* Task requirements
Rewrite the material below, changing every occurrence of "legend" to "key" and leaving everything else as it is.

-- Opening Marker --

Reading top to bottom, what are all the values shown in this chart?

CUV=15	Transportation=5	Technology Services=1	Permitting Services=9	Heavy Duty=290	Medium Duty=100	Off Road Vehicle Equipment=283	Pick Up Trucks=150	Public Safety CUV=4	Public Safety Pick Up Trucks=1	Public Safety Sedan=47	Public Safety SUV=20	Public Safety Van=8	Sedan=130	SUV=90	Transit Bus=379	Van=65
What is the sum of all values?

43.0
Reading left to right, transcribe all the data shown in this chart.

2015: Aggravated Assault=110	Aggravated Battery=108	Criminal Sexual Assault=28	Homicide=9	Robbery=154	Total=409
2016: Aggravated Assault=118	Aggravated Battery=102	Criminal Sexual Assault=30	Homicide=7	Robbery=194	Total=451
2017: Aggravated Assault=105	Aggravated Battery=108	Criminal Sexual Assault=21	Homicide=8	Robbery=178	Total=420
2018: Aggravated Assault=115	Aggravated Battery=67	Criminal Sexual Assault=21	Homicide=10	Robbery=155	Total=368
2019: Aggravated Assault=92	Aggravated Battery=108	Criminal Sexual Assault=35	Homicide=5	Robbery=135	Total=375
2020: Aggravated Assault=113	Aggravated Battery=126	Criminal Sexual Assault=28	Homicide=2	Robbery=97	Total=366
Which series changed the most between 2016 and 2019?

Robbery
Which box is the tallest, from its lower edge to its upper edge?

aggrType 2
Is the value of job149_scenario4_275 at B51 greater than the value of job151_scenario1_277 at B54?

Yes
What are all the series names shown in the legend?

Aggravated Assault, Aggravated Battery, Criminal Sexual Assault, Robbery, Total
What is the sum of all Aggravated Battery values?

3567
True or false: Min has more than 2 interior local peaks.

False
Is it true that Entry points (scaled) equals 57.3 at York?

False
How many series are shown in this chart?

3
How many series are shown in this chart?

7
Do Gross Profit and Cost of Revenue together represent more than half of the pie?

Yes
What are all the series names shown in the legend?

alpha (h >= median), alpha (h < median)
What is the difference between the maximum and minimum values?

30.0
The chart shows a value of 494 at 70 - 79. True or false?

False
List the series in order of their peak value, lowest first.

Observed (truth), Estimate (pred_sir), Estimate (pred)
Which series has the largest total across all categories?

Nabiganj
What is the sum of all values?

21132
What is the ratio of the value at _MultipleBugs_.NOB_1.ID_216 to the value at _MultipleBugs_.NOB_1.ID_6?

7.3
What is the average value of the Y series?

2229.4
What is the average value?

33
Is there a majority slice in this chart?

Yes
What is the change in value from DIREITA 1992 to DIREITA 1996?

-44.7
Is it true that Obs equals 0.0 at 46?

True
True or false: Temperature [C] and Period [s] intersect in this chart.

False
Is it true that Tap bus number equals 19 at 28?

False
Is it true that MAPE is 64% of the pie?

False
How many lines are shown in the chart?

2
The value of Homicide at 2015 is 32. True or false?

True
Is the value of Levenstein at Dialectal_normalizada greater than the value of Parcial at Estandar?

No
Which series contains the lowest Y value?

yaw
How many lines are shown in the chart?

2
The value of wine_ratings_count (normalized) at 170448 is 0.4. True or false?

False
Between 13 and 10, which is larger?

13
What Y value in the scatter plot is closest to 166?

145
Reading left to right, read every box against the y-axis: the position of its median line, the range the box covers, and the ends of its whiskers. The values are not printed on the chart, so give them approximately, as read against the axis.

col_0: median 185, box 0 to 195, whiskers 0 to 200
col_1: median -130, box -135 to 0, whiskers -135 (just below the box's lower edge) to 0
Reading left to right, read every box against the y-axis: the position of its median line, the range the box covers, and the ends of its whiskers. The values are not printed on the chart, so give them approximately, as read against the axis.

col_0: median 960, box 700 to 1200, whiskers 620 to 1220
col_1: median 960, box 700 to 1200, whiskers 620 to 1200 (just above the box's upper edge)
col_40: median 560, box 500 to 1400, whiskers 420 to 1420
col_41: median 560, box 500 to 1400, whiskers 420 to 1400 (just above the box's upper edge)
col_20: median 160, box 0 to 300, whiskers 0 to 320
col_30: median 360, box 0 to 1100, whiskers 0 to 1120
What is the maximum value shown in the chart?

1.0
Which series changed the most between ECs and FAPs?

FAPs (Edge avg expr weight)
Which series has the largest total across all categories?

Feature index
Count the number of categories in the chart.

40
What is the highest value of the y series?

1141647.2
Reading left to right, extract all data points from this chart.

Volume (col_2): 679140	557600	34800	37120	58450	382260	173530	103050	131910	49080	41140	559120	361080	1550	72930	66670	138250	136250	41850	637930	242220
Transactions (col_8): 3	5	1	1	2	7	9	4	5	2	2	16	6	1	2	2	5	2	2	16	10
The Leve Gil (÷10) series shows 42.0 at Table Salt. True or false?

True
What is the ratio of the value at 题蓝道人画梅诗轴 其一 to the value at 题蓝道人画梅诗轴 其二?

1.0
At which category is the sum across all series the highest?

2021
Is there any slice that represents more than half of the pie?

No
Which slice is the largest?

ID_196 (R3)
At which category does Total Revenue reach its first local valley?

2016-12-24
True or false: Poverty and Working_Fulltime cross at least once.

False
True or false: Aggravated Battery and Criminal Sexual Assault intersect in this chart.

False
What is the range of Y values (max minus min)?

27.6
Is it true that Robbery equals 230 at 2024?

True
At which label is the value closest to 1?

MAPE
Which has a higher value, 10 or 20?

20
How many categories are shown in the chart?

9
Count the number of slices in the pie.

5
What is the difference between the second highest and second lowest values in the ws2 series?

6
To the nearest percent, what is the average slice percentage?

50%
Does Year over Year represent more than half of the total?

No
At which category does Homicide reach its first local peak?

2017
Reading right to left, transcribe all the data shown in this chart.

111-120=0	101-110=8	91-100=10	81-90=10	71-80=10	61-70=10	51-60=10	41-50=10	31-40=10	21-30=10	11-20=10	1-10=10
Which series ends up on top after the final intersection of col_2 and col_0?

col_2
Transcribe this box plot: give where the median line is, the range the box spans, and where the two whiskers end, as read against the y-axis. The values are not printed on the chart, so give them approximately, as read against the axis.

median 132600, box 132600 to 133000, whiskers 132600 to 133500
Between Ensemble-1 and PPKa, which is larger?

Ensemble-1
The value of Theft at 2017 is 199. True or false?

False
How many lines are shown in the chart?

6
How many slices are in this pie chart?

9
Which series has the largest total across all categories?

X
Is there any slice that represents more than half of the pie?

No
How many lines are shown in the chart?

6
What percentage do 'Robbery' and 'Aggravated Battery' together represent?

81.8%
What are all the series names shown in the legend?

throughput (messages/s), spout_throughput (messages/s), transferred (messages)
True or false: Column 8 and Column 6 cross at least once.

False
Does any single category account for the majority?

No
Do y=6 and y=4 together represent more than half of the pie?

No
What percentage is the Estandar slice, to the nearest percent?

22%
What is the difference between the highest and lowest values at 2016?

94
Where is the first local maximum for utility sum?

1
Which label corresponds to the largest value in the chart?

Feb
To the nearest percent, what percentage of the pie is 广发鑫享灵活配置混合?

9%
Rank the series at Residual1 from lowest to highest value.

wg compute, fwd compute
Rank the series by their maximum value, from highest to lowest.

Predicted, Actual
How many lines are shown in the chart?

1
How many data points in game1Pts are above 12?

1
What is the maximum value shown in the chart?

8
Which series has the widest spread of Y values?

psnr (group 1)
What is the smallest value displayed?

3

-- Closing Marker --

* Response box
Reading top to bottom, what are all the values shown in this chart?

CUV=15	Transportation=5	Technology Services=1	Permitting Services=9	Heavy Duty=290	Medium Duty=100	Off Road Vehicle Equipment=283	Pick Up Trucks=150	Public Safety CUV=4	Public Safety Pick Up Trucks=1	Public Safety Sedan=47	Public Safety SUV=20	Public Safety Van=8	Sedan=130	SUV=90	Transit Bus=379	Van=65
What is the sum of all values?

43.0
Reading left to right, transcribe all the data shown in this chart.

2015: Aggravated Assault=110	Aggravated Battery=108	Criminal Sexual Assault=28	Homicide=9	Robbery=154	Total=409
2016: Aggravated Assault=118	Aggravated Battery=102	Criminal Sexual Assault=30	Homicide=7	Robbery=194	Total=451
2017: Aggravated Assault=105	Aggravated Battery=108	Criminal Sexual Assault=21	Homicide=8	Robbery=178	Total=420
2018: Aggravated Assault=115	Aggravated Battery=67	Criminal Sexual Assault=21	Homicide=10	Robbery=155	Total=368
2019: Aggravated Assault=92	Aggravated Battery=108	Criminal Sexual Assault=35	Homicide=5	Robbery=135	Total=375
2020: Aggravated Assault=113	Aggravated Battery=126	Criminal Sexual Assault=28	Homicide=2	Robbery=97	Total=366
Which series changed the most between 2016 and 2019?

Robbery
Which box is the tallest, from its lower edge to its upper edge?

aggrType 2
Is the value of job149_scenario4_275 at B51 greater than the value of job151_scenario1_277 at B54?

Yes
What are all the series names shown in the key?

Aggravated Assault, Aggravated Battery, Criminal Sexual Assault, Robbery, Total
What is the sum of all Aggravated Battery values?

3567
True or false: Min has more than 2 interior local peaks.

False
Is it true that Entry points (scaled) equals 57.3 at York?

False
How many series are shown in this chart?

3
How many series are shown in this chart?

7
Do Gross Profit and Cost of Revenue together represent more than half of the pie?

Yes
What are all the series names shown in the key?

alpha (h >= median), alpha (h < median)
What is the difference between the maximum and minimum values?

30.0
The chart shows a value of 494 at 70 - 79. True or false?

False
List the series in order of their peak value, lowest first.

Observed (truth), Estimate (pred_sir), Estimate (pred)
Which series has the largest total across all categories?

Nabiganj
What is the sum of all values?

21132
What is the ratio of the value at _MultipleBugs_.NOB_1.ID_216 to the value at _MultipleBugs_.NOB_1.ID_6?

7.3
What is the average value of the Y series?

2229.4
What is the average value?

33
Is there a majority slice in this chart?

Yes
What is the change in value from DIREITA 1992 to DIREITA 1996?

-44.7
Is it true that Obs equals 0.0 at 46?

True
True or false: Temperature [C] and Period [s] intersect in this chart.

False
Is it true that Tap bus number equals 19 at 28?

False
Is it true that MAPE is 64% of the pie?

False
How many lines are shown in the chart?

2
The value of Homicide at 2015 is 32. True or false?

True
Is the value of Levenstein at Dialectal_normalizada greater than the value of Parcial at Estandar?

No
Which series contains the lowest Y value?

yaw
How many lines are shown in the chart?

2
The value of wine_ratings_count (normalized) at 170448 is 0.4. True or false?

False
Between 13 and 10, which is larger?

13
What Y value in the scatter plot is closest to 166?

145
Reading left to right, read every box against the y-axis: the position of its median line, the range the box covers, and the ends of its whiskers. The values are not printed on the chart, so give them approximately, as read against the axis.

col_0: median 185, box 0 to 195, whiskers 0 to 200
col_1: median -130, box -135 to 0, whiskers -135 (just below the box's lower edge) to 0
Reading left to right, read every box against the y-axis: the position of its median line, the range the box covers, and the ends of its whiskers. The values are not printed on the chart, so give them approximately, as read against the axis.

col_0: median 960, box 700 to 1200, whiskers 620 to 1220
col_1: median 960, box 700 to 1200, whiskers 620 to 1200 (just above the box's upper edge)
col_40: median 560, box 500 to 1400, whiskers 420 to 1420
col_41: median 560, box 500 to 1400, whiskers 420 to 1400 (just above the box's upper edge)
col_20: median 160, box 0 to 300, whiskers 0 to 320
col_30: median 360, box 0 to 1100, whiskers 0 to 1120
What is the maximum value shown in the chart?

1.0
Which series changed the most between ECs and FAPs?

FAPs (Edge avg expr weight)
Which series has the largest total across all categories?

Feature index
Count the number of categories in the chart.

40
What is the highest value of the y series?

1141647.2
Reading left to right, extract all data points from this chart.

Volume (col_2): 679140	557600	34800	37120	58450	382260	173530	103050	131910	49080	41140	559120	361080	1550	72930	66670	138250	136250	41850	637930	242220
Transactions (col_8): 3	5	1	1	2	7	9	4	5	2	2	16	6	1	2	2	5	2	2	16	10
The Leve Gil (÷10) series shows 42.0 at Table Salt. True or false?

True
What is the ratio of the value at 题蓝道人画梅诗轴 其一 to the value at 题蓝道人画梅诗轴 其二?

1.0
At which category is the sum across all series the highest?

2021
Is there any slice that represents more than half of the pie?

No
Which slice is the largest?

ID_196 (R3)
At which category does Total Revenue reach its first local valley?

2016-12-24
True or false: Poverty and Working_Fulltime cross at least once.

False
True or false: Aggravated Battery and Criminal Sexual Assault intersect in this chart.

False
What is the range of Y values (max minus min)?

27.6
Is it true that Robbery equals 230 at 2024?

True
At which label is the value closest to 1?

MAPE
Which has a higher value, 10 or 20?

20
How many categories are shown in the chart?

9
Count the number of slices in the pie.

5
What is the difference between the second highest and second lowest values in the ws2 series?

6
To the nearest percent, what is the average slice percentage?

50%
Does Year over Year represent more than half of the total?

No
At which category does Homicide reach its first local peak?

2017
Reading right to left, transcribe all the data shown in this chart.

111-120=0	101-110=8	91-100=10	81-90=10	71-80=10	61-70=10	51-60=10	41-50=10	31-40=10	21-30=10	11-20=10	1-10=10
Which series ends up on top after the final intersection of col_2 and col_0?

col_2
Transcribe this box plot: give where the median line is, the range the box spans, and where the two whiskers end, as read against the y-axis. The values are not printed on the chart, so give them approximately, as read against the axis.

median 132600, box 132600 to 133000, whiskers 132600 to 133500
Between Ensemble-1 and PPKa, which is larger?

Ensemble-1
The value of Theft at 2017 is 199. True or false?

False
How many lines are shown in the chart?

6
How many slices are in this pie chart?

9
Which series has the largest total across all categories?

X
Is there any slice that represents more than half of the pie?

No
How many lines are shown in the chart?

6
What percentage do 'Robbery' and 'Aggravated Battery' together represent?

81.8%
What are all the series names shown in the key?

throughput (messages/s), spout_throughput (messages/s), transferred (messages)
True or false: Column 8 and Column 6 cross at least once.

False
Does any single category account for the majority?

No
Do y=6 and y=4 together represent more than half of the pie?

No
What percentage is the Estandar slice, to the nearest percent?

22%
What is the difference between the highest and lowest values at 2016?

94
Where is the first local maximum for utility sum?

1
Which label corresponds to the largest value in the chart?

Feb
To the nearest percent, what percentage of the pie is 广发鑫享灵活配置混合?

9%
Rank the series at Residual1 from lowest to highest value.

wg compute, fwd compute
Rank the series by their maximum value, from highest to lowest.

Predicted, Actual
How many lines are shown in the chart?

1
How many data points in game1Pts are above 12?

1
What is the maximum value shown in the chart?

8
Which series has the widest spread of Y values?

psnr (group 1)
What is the smallest value displayed?

3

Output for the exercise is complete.